QURBAN UNTUK ORANG YANG SUDAH MENINGGAL

QURBAN UNTUK ORANG YANG SUDAH MENINGGAL

Apakah boleh seseorang berkurban kemudian pahalanya dihadiahkan kepada mayit atau orang yang sudah meninggal?

Dalam hal ini ada 3 perincian utama:

1. Berkurban untuk si mayit atau orang yang sudah meninggal dikarenakan wasiat atau nadzar si mayit

Contoh:

Seseorang berwasiat kepada anaknya jika mati nanti agar disisipkan sebagian dari harta warisannya untuk beli sapi kurban....

Maka berqurban seperti ini sah, dan pahalanya sampai ke mayit...insya Allah.

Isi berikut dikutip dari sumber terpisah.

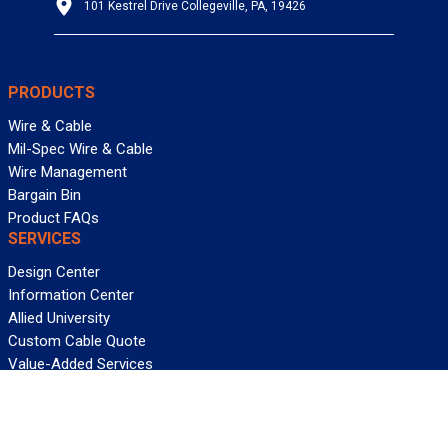
101 Kestrel Drive Collegeville, PA, 19426
PRODUCTS
Wire & Cable
Mil-Spec Wire & Cable
Wire Management
Bargain Bin
Product FAQs
SERVICES
Design Center
Information Center
Allied University
Custom Cable Quote
Value-Added Services
ALLIED WIRE & CABLE
Customer Service
Contact Us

Tidak ada perselisihan di antara para ulama ttg keabsahannya.

2. Seseorang berqurban atas namanya sendiri kemudian pahalanya disertakan untuk keluarganya baik yang hidup atau orang tuanya yang sudah wafat.

Maka hal ini dibolehkan dan pernah dilakukan oleh nabi, Hal ini seperti yang difatwakan syekh utsaimin rahimahullah:

أن يضحي الرجل عنه وعن أهل بيته وينوي بهم الأحياء والأموات ، ( وهذا جائز) وأصل هذا تضحية النبي صلى الله عليه وسلّم عنه وعن أهل بيته وفيهم من قد مات من قبل.
Seseorang berkurban untuk dirinya dan disertakan pahalanya untuk keluarganya baik hidup maupun yang sudah mati maka hal ini dibolehkan dan ini dasarnya adalah kurbannya nabi untuk dirinya dan untuk keluarganya baik yg hidup maupun yang sudah mati.

Allâh Subhanahu wa Ta’ala berfirman:

وَأَنْ لَيْسَ لِلْإِنْسَانِ إِلَّا مَا سَعَىٰ
Dan bahwa manusia hanya memperoleh apa yang telah diusahakannya. [an-Najm/53:39].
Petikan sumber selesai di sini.